=== TEXTAUSZUG ===

◆ ◆ ◆ ◆ ◆

Hilary Hahn, Christine Schäfer, Matthias Goerne, Münchener Kammerorchester, Alexander Liebreich

DG/Universal 477 809-2
(56 Min., 12/2008 u. 4/2009) 1 CD

Es bleibt eines der großen Rätsel der Klassikbranche: Warum ignorieren die Superstars, wenn sie sich mit Bach auseinandersetzen, noch immer so häufig die ansonsten doch allseits längst anerkannte historisierende Aufführungspraxis? Die Geigerin Hilary Hahn liefert mit der vorliegenden Bach-CD das jüngste Beispiel für dieses Phänomen. Laut eigener Auskunft erfüllt sie sich mit dem Programm aus Bacharien und -duetten mit obligater Violinstimme einen seit Kindertagen gehegten Traum: Schon mit vier Jahren war die 1979 geborene Amerikanerin fasziniert von entsprechenden Nummern aus Oratorien und Kantaten. Wenn es nun auch im heimatlichen Lexington (Virginia) vielleicht nicht gerade die Aufnahmen Harnoncourts oder des jungen Andrew Parrott waren, die sich auf dem elterlichen Plattenteller drehten – mittlerweile hätte die hochintelligente, fließend Deutsch sprechende Künstlerin doch wahrlich Gelegenheit gehabt, sich zumindest elementar mit den theoretischen und praktischen Erkenntnissen über die barocke musikalische Rhetorik auseinanderzusetzen. Aber nein: Ihr technisch und klanglich für sich genommen freilich höchst vollkommenes Spiel klingt so, als sei sie noch bei Karl Richter in die Lehre gegangen oder habe Bach-Interpretationskurse bei Henryk Szeryng belegt: Ein süßliches Dauervibrato durchzieht alle Stücke vom Anfang bis zum Ende, und ein die sprachgenerierten musikalischen Gesten vollkommen ignorierendes Legato ist die artikulatorische Grundhaltung.

◆ ◆ ◆ ◆ ◆

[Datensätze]
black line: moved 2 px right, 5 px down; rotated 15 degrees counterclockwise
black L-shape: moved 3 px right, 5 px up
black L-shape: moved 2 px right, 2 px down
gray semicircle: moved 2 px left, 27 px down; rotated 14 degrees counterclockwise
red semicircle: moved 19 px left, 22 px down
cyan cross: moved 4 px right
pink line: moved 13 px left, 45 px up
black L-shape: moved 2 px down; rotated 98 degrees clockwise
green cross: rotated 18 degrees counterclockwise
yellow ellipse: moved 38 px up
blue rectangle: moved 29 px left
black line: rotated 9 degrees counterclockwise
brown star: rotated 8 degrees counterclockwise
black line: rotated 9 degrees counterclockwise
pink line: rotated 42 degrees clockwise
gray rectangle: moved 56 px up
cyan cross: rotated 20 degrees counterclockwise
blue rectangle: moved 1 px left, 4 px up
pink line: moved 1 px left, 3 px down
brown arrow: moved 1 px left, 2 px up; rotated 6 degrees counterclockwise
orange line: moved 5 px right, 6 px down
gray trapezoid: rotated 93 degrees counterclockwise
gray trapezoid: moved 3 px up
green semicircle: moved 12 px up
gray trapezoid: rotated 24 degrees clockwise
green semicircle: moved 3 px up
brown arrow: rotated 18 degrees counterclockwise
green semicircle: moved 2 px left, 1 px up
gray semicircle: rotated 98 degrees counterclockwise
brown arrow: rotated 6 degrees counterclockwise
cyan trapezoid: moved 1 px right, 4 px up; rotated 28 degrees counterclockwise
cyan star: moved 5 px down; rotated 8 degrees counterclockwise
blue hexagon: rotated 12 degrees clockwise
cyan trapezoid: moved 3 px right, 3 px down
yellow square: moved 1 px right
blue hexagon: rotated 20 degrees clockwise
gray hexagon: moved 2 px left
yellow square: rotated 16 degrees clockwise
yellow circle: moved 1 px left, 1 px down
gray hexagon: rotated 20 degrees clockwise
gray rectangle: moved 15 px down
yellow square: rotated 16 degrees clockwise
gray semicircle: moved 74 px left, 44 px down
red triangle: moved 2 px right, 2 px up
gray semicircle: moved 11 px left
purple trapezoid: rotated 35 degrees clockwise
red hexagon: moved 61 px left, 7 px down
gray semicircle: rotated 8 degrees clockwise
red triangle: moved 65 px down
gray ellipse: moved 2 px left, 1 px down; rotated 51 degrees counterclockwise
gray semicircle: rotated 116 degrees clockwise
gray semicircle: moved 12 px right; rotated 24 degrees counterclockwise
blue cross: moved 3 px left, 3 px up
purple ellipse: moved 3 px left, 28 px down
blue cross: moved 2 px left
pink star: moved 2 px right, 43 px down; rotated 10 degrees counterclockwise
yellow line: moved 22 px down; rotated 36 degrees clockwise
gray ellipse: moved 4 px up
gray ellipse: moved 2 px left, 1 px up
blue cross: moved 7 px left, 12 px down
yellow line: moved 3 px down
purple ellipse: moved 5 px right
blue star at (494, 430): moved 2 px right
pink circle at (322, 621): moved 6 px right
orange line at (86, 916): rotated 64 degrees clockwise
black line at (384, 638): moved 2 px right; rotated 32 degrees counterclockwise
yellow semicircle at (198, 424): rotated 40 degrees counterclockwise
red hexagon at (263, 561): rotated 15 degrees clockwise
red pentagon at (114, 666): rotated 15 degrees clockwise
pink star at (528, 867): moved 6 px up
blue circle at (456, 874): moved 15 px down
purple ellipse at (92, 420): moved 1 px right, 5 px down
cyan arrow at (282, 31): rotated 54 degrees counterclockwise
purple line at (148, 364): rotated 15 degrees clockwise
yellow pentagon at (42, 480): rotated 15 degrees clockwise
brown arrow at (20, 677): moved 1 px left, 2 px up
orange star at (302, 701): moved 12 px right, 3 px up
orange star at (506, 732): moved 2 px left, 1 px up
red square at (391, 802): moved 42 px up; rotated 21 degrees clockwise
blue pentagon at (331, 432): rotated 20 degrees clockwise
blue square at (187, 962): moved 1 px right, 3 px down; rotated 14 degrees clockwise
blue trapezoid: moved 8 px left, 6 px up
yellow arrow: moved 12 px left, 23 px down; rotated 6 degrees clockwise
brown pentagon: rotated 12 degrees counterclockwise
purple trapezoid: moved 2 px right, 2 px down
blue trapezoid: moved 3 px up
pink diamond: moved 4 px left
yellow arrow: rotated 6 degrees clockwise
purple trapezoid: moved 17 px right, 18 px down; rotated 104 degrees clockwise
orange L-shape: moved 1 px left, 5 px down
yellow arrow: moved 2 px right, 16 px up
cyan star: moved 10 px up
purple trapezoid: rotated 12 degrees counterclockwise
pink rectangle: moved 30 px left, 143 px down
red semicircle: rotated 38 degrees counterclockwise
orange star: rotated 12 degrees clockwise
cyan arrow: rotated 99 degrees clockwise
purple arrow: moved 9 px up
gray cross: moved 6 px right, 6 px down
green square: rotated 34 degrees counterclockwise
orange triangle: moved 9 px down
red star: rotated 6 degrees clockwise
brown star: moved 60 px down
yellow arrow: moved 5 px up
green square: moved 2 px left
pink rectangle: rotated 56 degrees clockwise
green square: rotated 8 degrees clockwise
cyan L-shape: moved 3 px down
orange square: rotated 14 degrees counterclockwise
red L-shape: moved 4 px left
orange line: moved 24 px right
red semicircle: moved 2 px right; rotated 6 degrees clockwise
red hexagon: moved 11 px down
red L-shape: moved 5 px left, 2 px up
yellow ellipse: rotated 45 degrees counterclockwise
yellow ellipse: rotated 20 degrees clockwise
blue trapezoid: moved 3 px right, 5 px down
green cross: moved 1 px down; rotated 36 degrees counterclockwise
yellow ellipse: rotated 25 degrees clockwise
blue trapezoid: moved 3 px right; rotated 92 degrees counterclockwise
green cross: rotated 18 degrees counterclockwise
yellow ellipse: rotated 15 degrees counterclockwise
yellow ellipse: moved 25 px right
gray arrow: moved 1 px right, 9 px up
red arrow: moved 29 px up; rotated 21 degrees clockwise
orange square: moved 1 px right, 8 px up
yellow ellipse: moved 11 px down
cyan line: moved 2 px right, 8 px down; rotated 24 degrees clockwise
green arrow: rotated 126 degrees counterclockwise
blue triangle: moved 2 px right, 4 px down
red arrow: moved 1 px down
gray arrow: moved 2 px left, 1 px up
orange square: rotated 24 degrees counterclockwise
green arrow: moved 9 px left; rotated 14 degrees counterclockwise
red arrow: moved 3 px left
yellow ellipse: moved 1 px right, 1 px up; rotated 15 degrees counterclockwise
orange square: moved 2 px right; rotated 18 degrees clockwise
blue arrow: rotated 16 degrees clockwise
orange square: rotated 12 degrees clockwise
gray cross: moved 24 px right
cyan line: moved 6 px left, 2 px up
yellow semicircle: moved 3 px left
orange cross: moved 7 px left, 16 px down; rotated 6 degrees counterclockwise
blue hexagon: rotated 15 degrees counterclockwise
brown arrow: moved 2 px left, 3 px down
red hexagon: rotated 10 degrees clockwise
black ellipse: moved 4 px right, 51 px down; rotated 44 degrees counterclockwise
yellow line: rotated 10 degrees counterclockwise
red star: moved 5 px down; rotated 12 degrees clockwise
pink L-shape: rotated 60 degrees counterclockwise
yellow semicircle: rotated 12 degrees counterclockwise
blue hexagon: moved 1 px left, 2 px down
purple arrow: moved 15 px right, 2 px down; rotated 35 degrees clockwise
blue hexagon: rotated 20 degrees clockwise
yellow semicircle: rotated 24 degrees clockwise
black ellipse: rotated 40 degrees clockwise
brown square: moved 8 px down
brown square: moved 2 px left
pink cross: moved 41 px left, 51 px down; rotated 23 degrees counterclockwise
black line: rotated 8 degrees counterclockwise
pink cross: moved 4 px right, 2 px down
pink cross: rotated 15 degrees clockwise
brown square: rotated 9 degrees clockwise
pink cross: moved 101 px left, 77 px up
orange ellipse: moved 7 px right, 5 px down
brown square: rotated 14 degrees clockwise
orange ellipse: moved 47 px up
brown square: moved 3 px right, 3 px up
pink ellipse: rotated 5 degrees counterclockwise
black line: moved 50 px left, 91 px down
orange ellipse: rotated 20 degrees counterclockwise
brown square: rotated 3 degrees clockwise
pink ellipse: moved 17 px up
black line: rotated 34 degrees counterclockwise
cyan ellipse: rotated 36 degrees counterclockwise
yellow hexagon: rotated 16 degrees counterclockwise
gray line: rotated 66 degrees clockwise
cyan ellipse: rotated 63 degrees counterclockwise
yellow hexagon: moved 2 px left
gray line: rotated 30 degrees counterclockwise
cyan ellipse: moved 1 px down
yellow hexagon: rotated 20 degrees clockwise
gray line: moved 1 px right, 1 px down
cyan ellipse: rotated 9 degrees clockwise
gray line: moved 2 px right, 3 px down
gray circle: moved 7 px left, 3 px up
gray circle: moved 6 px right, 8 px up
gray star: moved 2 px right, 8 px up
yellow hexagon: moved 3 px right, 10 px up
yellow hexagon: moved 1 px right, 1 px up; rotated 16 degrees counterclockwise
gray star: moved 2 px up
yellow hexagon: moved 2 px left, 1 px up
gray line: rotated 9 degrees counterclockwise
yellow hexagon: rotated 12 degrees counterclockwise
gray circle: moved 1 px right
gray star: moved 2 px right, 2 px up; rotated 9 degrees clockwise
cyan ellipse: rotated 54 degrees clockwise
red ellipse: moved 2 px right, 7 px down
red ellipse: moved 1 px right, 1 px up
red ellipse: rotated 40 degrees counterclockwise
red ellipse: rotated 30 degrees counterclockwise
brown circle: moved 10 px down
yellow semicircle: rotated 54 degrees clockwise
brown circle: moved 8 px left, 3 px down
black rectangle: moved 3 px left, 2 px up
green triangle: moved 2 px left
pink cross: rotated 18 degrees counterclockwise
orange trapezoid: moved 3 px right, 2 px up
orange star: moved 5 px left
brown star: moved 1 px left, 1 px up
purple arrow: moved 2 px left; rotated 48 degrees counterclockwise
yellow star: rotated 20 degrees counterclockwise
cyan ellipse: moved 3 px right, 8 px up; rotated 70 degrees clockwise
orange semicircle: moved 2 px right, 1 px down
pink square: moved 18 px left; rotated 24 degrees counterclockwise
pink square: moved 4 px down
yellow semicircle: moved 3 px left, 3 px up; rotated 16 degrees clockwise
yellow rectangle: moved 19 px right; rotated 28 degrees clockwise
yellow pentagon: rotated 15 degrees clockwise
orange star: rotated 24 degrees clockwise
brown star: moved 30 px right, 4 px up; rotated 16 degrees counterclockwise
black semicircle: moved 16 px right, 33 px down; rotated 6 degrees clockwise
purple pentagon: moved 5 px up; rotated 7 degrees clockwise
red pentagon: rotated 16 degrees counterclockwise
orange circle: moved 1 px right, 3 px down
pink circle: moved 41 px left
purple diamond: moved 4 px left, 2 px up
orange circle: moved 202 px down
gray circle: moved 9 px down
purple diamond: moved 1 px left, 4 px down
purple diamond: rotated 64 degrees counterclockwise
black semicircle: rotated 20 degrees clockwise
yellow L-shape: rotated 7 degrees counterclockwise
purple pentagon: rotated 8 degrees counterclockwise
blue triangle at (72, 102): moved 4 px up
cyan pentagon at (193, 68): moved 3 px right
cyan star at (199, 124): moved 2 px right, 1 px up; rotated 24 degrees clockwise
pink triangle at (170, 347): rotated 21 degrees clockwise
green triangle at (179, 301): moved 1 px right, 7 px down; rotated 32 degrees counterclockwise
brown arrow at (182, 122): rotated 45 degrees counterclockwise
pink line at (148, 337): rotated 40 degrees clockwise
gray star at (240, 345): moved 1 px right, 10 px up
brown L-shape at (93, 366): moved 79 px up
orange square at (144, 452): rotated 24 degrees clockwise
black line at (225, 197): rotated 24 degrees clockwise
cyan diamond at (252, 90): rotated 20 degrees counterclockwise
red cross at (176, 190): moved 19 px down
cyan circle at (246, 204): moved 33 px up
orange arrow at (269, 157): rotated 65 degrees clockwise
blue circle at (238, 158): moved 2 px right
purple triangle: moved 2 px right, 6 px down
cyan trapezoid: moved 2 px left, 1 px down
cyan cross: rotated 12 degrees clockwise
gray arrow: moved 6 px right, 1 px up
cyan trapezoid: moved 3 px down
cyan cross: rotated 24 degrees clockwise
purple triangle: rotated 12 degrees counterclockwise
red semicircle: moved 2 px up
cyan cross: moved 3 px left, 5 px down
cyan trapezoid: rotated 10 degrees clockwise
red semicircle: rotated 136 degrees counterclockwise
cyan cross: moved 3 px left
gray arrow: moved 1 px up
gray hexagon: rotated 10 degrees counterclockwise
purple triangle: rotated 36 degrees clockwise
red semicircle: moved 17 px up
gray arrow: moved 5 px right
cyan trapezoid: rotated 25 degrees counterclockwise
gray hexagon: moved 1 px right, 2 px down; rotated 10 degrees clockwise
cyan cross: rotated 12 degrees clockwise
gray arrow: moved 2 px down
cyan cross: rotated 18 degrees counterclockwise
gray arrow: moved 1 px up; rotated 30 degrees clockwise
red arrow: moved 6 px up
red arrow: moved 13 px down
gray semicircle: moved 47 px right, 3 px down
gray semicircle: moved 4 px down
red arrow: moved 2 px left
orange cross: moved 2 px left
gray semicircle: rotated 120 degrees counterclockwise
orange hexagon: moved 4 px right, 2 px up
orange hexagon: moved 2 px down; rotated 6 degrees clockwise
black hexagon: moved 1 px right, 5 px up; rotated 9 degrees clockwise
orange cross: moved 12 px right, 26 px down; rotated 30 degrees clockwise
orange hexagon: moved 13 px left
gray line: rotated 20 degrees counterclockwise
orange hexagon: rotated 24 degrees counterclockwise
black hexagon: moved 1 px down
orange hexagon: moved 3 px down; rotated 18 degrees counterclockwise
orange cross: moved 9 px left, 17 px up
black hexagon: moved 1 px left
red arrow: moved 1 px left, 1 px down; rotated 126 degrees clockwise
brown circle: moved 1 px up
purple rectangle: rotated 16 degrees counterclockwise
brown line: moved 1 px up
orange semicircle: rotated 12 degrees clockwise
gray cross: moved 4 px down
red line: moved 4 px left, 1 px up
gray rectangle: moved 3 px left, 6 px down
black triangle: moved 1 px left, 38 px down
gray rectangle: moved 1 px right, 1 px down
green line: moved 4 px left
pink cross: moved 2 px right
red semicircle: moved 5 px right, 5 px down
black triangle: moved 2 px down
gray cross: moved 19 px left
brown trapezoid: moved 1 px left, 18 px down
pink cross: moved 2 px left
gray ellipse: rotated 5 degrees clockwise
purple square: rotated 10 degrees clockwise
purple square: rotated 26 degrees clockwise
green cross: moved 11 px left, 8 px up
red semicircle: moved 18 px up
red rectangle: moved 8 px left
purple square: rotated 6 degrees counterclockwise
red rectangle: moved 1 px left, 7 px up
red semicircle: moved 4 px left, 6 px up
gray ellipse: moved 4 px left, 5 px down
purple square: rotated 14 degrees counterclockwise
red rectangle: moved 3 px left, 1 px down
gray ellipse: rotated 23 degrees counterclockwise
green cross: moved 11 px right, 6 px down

◆ ◆ ◆ ◆ ◆

=== AUFGABE 1 ===
Wie alt war Hilary Hahn laut der Kritik zu ihrer Bach-CD, als sie sich zum ersten Mal für solche Arien aus Oratorien und Kantaten begeisterte?
=== AUFGABE 2 ===
Schreib die Kritik zu Hilary Hahns Bach-CD nach dem letzten Satz weiter.

=== ERWARTETE ANTWORT 1 ===
Vier Jahre alt.

=== ERWARTETE ANTWORT 2 ===
Für diese Art der Bachdarbietung hat sich Hilary Hahn zwei sehr flexible Gesangssolisten an die Seite geholt: Christine Schäfer, die schon in den Bachproduktionen des späten Harnoncourt einen zweifelhaften Eindruck hinterließ, schiebt und pflügt zumeist ohne Rücksicht auf die Diktion durch ihre Kantilenen, als sei sie eine Oboe in einer Schumannromanze. Ein wenig engagierter in Sachen Sprache als Frau Schäfer, aber hinsichtlich der Phrasierung auch ohne Punkt und Komma schmeichelt sich Matthias Goerne durch Arien und Duette, dabei immerhin häufig beträchtlichen Schönklang entfaltend – aber an Letzterem mangelt es ja auf dieser CD ohnehin nicht. Kopfschütteln provoziert vielmehr das konsequente Ausblenden aller interpretatorischen Aspekte, die heute bei der Umsetzung der Musik des ja doch unzweifelhaft im barocken Idiom verwurzelten Bach eigentlich Standard sind. Diese CD ist ein Museum der Interpretationsgeschichte. Man kommt aus dem Staunen nicht heraus.